YOUR INSTRUCTIONS — Images embedded in the records are excluded; print everything else exactly as given.

•••••

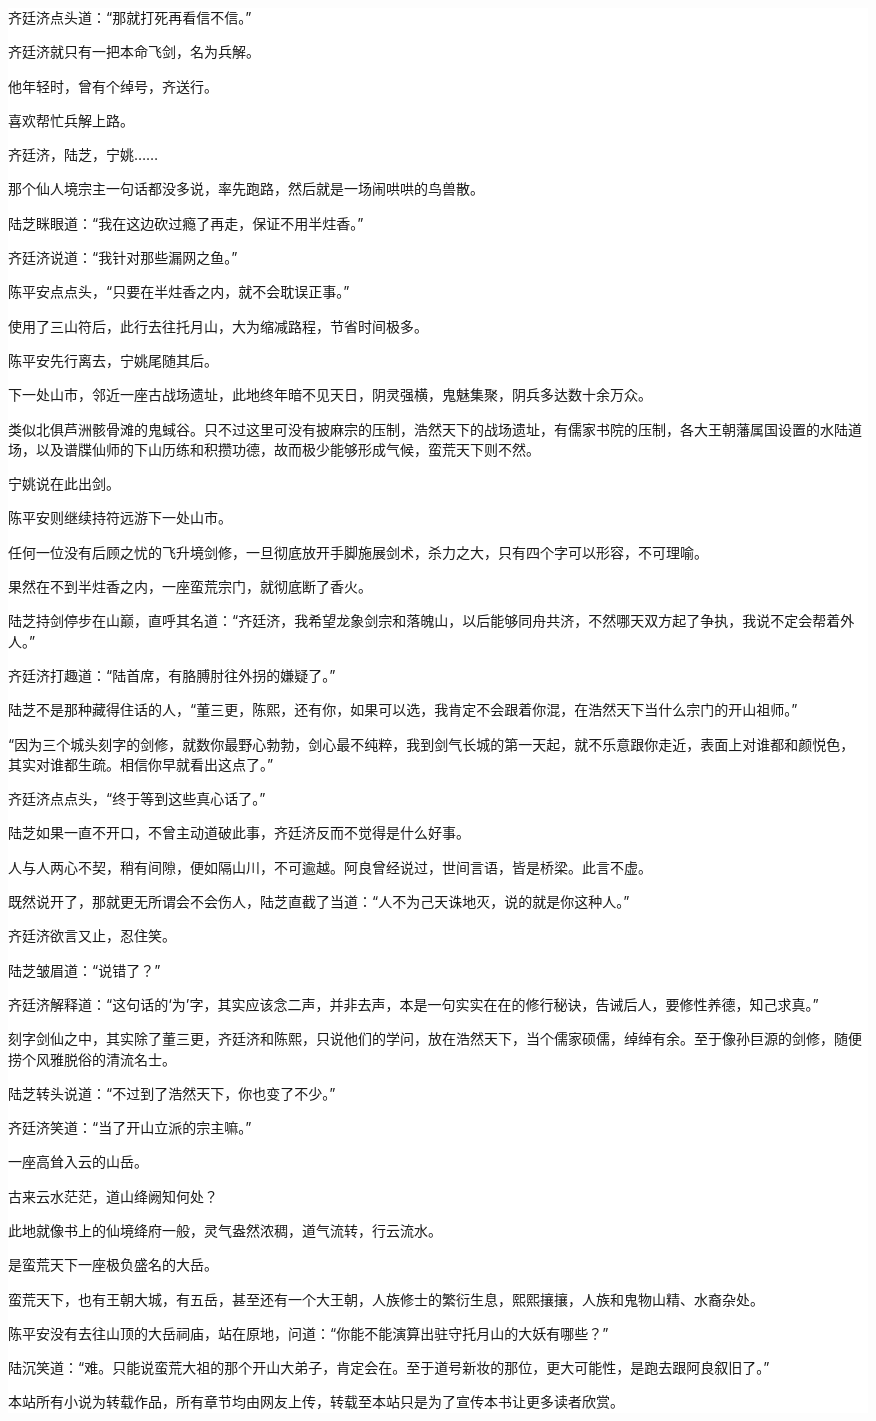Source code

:    齐廷济点头道：“那就打死再看信不信。”

   齐廷济就只有一把本命飞剑，名为兵解。

   他年轻时，曾有个绰号，齐送行。

   喜欢帮忙兵解上路。

   齐廷济，陆芝，宁姚……

   那个仙人境宗主一句话都没多说，率先跑路，然后就是一场闹哄哄的鸟兽散。

   陆芝眯眼道：“我在这边砍过瘾了再走，保证不用半炷香。”

   齐廷济说道：“我针对那些漏网之鱼。”

   陈平安点点头，“只要在半炷香之内，就不会耽误正事。”

   使用了三山符后，此行去往托月山，大为缩减路程，节省时间极多。

   陈平安先行离去，宁姚尾随其后。

   下一处山市，邻近一座古战场遗址，此地终年暗不见天日，阴灵强横，鬼魅集聚，阴兵多达数十余万众。

   类似北俱芦洲骸骨滩的鬼蜮谷。只不过这里可没有披麻宗的压制，浩然天下的战场遗址，有儒家书院的压制，各大王朝藩属国设置的水陆道场，以及谱牒仙师的下山历练和积攒功德，故而极少能够形成气候，蛮荒天下则不然。

   宁姚说在此出剑。

   陈平安则继续持符远游下一处山市。

   任何一位没有后顾之忧的飞升境剑修，一旦彻底放开手脚施展剑术，杀力之大，只有四个字可以形容，不可理喻。

   果然在不到半炷香之内，一座蛮荒宗门，就彻底断了香火。

   陆芝持剑停步在山巅，直呼其名道：“齐廷济，我希望龙象剑宗和落魄山，以后能够同舟共济，不然哪天双方起了争执，我说不定会帮着外人。”

   齐廷济打趣道：“陆首席，有胳膊肘往外拐的嫌疑了。”

   陆芝不是那种藏得住话的人，“董三更，陈熙，还有你，如果可以选，我肯定不会跟着你混，在浩然天下当什么宗门的开山祖师。”

   “因为三个城头刻字的剑修，就数你最野心勃勃，剑心最不纯粹，我到剑气长城的第一天起，就不乐意跟你走近，表面上对谁都和颜悦色，其实对谁都生疏。相信你早就看出这点了。”

   齐廷济点点头，“终于等到这些真心话了。”

   陆芝如果一直不开口，不曾主动道破此事，齐廷济反而不觉得是什么好事。

   人与人两心不契，稍有间隙，便如隔山川，不可逾越。阿良曾经说过，世间言语，皆是桥梁。此言不虚。

   既然说开了，那就更无所谓会不会伤人，陆芝直截了当道：“人不为己天诛地灭，说的就是你这种人。”

   齐廷济欲言又止，忍住笑。

   陆芝皱眉道：“说错了？”

   齐廷济解释道：“这句话的‘为’字，其实应该念二声，并非去声，本是一句实实在在的修行秘诀，告诫后人，要修性养德，知己求真。”

   刻字剑仙之中，其实除了董三更，齐廷济和陈熙，只说他们的学问，放在浩然天下，当个儒家硕儒，绰绰有余。至于像孙巨源的剑修，随便捞个风雅脱俗的清流名士。

   陆芝转头说道：“不过到了浩然天下，你也变了不少。”

   齐廷济笑道：“当了开山立派的宗主嘛。”

   一座高耸入云的山岳。

   古来云水茫茫，道山绛阙知何处？

   此地就像书上的仙境绛府一般，灵气盎然浓稠，道气流转，行云流水。

   是蛮荒天下一座极负盛名的大岳。

   蛮荒天下，也有王朝大城，有五岳，甚至还有一个大王朝，人族修士的繁衍生息，熙熙攘攘，人族和鬼物山精、水裔杂处。

   陈平安没有去往山顶的大岳祠庙，站在原地，问道：“你能不能演算出驻守托月山的大妖有哪些？”

   陆沉笑道：“难。只能说蛮荒大祖的那个开山大弟子，肯定会在。至于道号新妆的那位，更大可能性，是跑去跟阿良叙旧了。”

  本站所有小说为转载作品，所有章节均由网友上传，转载至本站只是为了宣传本书让更多读者欣赏。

•••••

RESULT OF THE TASK —
Source code

:    齐廷济点头道：“那就打死再看信不信。”

   齐廷济就只有一把本命飞剑，名为兵解。

   他年轻时，曾有个绰号，齐送行。

   喜欢帮忙兵解上路。

   齐廷济，陆芝，宁姚……

   那个仙人境宗主一句话都没多说，率先跑路，然后就是一场闹哄哄的鸟兽散。

   陆芝眯眼道：“我在这边砍过瘾了再走，保证不用半炷香。”

   齐廷济说道：“我针对那些漏网之鱼。”

   陈平安点点头，“只要在半炷香之内，就不会耽误正事。”

   使用了三山符后，此行去往托月山，大为缩减路程，节省时间极多。

   陈平安先行离去，宁姚尾随其后。

   下一处山市，邻近一座古战场遗址，此地终年暗不见天日，阴灵强横，鬼魅集聚，阴兵多达数十余万众。

   类似北俱芦洲骸骨滩的鬼蜮谷。只不过这里可没有披麻宗的压制，浩然天下的战场遗址，有儒家书院的压制，各大王朝藩属国设置的水陆道场，以及谱牒仙师的下山历练和积攒功德，故而极少能够形成气候，蛮荒天下则不然。

   宁姚说在此出剑。

   陈平安则继续持符远游下一处山市。

   任何一位没有后顾之忧的飞升境剑修，一旦彻底放开手脚施展剑术，杀力之大，只有四个字可以形容，不可理喻。

   果然在不到半炷香之内，一座蛮荒宗门，就彻底断了香火。

   陆芝持剑停步在山巅，直呼其名道：“齐廷济，我希望龙象剑宗和落魄山，以后能够同舟共济，不然哪天双方起了争执，我说不定会帮着外人。”

   齐廷济打趣道：“陆首席，有胳膊肘往外拐的嫌疑了。”

   陆芝不是那种藏得住话的人，“董三更，陈熙，还有你，如果可以选，我肯定不会跟着你混，在浩然天下当什么宗门的开山祖师。”

   “因为三个城头刻字的剑修，就数你最野心勃勃，剑心最不纯粹，我到剑气长城的第一天起，就不乐意跟你走近，表面上对谁都和颜悦色，其实对谁都生疏。相信你早就看出这点了。”

   齐廷济点点头，“终于等到这些真心话了。”

   陆芝如果一直不开口，不曾主动道破此事，齐廷济反而不觉得是什么好事。

   人与人两心不契，稍有间隙，便如隔山川，不可逾越。阿良曾经说过，世间言语，皆是桥梁。此言不虚。

   既然说开了，那就更无所谓会不会伤人，陆芝直截了当道：“人不为己天诛地灭，说的就是你这种人。”

   齐廷济欲言又止，忍住笑。

   陆芝皱眉道：“说错了？”

   齐廷济解释道：“这句话的‘为’字，其实应该念二声，并非去声，本是一句实实在在的修行秘诀，告诫后人，要修性养德，知己求真。”

   刻字剑仙之中，其实除了董三更，齐廷济和陈熙，只说他们的学问，放在浩然天下，当个儒家硕儒，绰绰有余。至于像孙巨源的剑修，随便捞个风雅脱俗的清流名士。

   陆芝转头说道：“不过到了浩然天下，你也变了不少。”

   齐廷济笑道：“当了开山立派的宗主嘛。”

   一座高耸入云的山岳。

   古来云水茫茫，道山绛阙知何处？

   此地就像书上的仙境绛府一般，灵气盎然浓稠，道气流转，行云流水。

   是蛮荒天下一座极负盛名的大岳。

   蛮荒天下，也有王朝大城，有五岳，甚至还有一个大王朝，人族修士的繁衍生息，熙熙攘攘，人族和鬼物山精、水裔杂处。

   陈平安没有去往山顶的大岳祠庙，站在原地，问道：“你能不能演算出驻守托月山的大妖有哪些？”

   陆沉笑道：“难。只能说蛮荒大祖的那个开山大弟子，肯定会在。至于道号新妆的那位，更大可能性，是跑去跟阿良叙旧了。”

  本站所有小说为转载作品，所有章节均由网友上传，转载至本站只是为了宣传本书让更多读者欣赏。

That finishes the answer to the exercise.